Chart understanding data
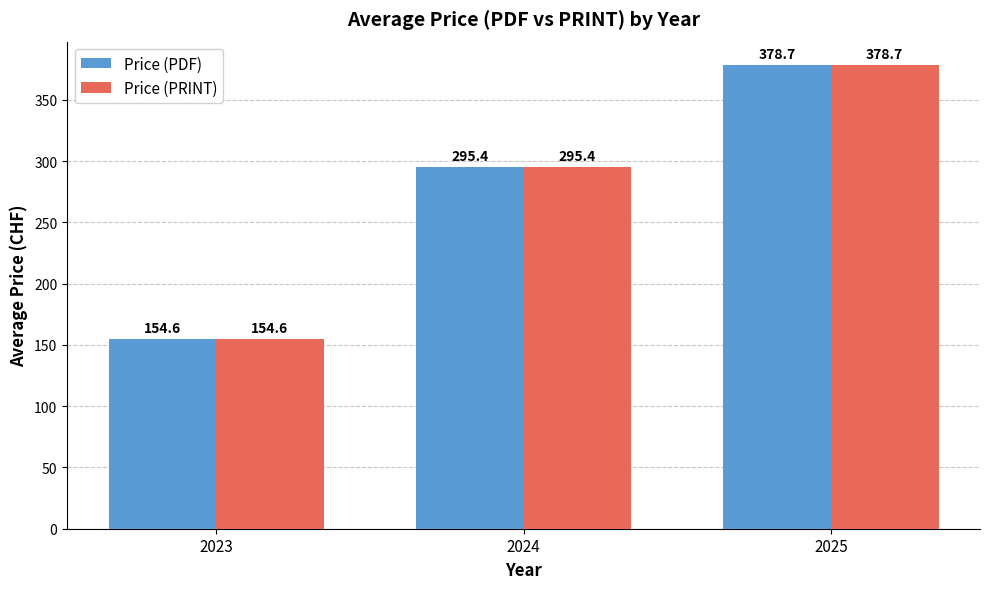

How many data points in Price (PDF) are less than 295?

1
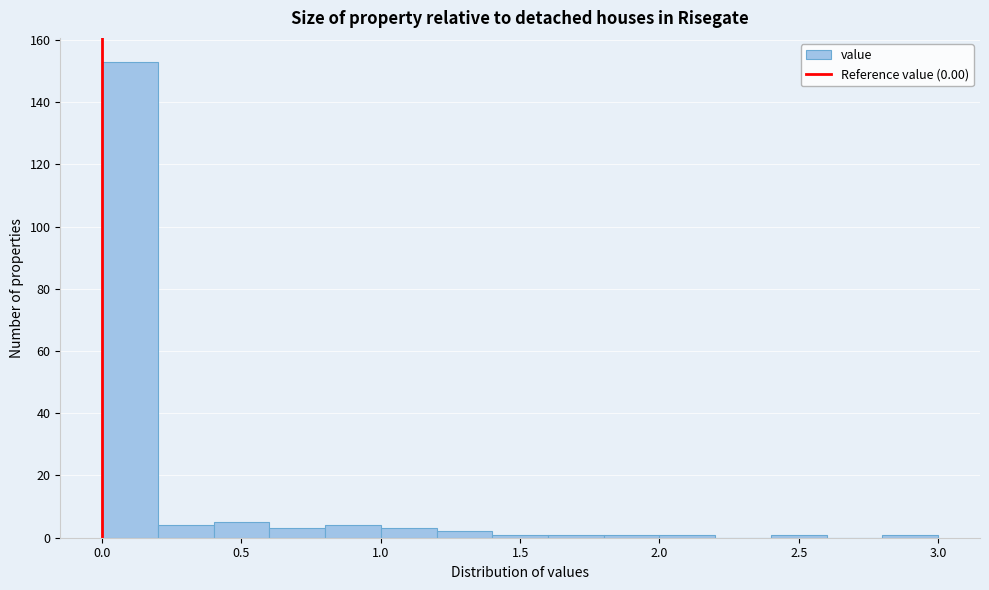

Reading left to right, transcribe this chart: for each bar, give the range it covers on the x-axis and its height. The values are not printed on the chart, so give them approximately, as read against the axis.

0.0 to 0.2: 154
0.2 to 0.4: 4
0.4 to 0.6: 6
0.6 to 0.8: 4
0.8 to 1.0: 4
1.0 to 1.2: 4
1.2 to 1.4: 2
1.4 to 1.6: under 2
1.6 to 1.8: under 2
1.8 to 2.0: under 2
2.0 to 2.2: under 2
2.2 to 2.4: 0
2.4 to 2.6: under 2
2.6 to 2.8: 0
2.8 to 3.0: under 2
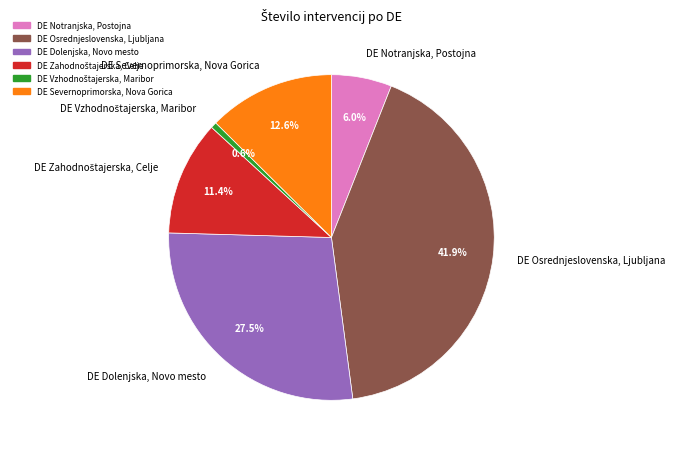

What percentage is the DE Severnoprimorska, Nova Gorica slice, to the nearest percent?

13%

> [TASK GOAL]: Can you update the records above so that every "chart" becomes "graph", with nothing else changed? Leave the pictures out of your answer.

> [TASK SOLUTION]:
How many data points in Price (PDF) are less than 295?

1

Reading left to right, transcribe this graph: for each bar, give the range it covers on the x-axis and its height. The values are not printed on the graph, so give them approximately, as read against the axis.

0.0 to 0.2: 154
0.2 to 0.4: 4
0.4 to 0.6: 6
0.6 to 0.8: 4
0.8 to 1.0: 4
1.0 to 1.2: 4
1.2 to 1.4: 2
1.4 to 1.6: under 2
1.6 to 1.8: under 2
1.8 to 2.0: under 2
2.0 to 2.2: under 2
2.2 to 2.4: 0
2.4 to 2.6: under 2
2.6 to 2.8: 0
2.8 to 3.0: under 2

What percentage is the DE Severnoprimorska, Nova Gorica slice, to the nearest percent?

13%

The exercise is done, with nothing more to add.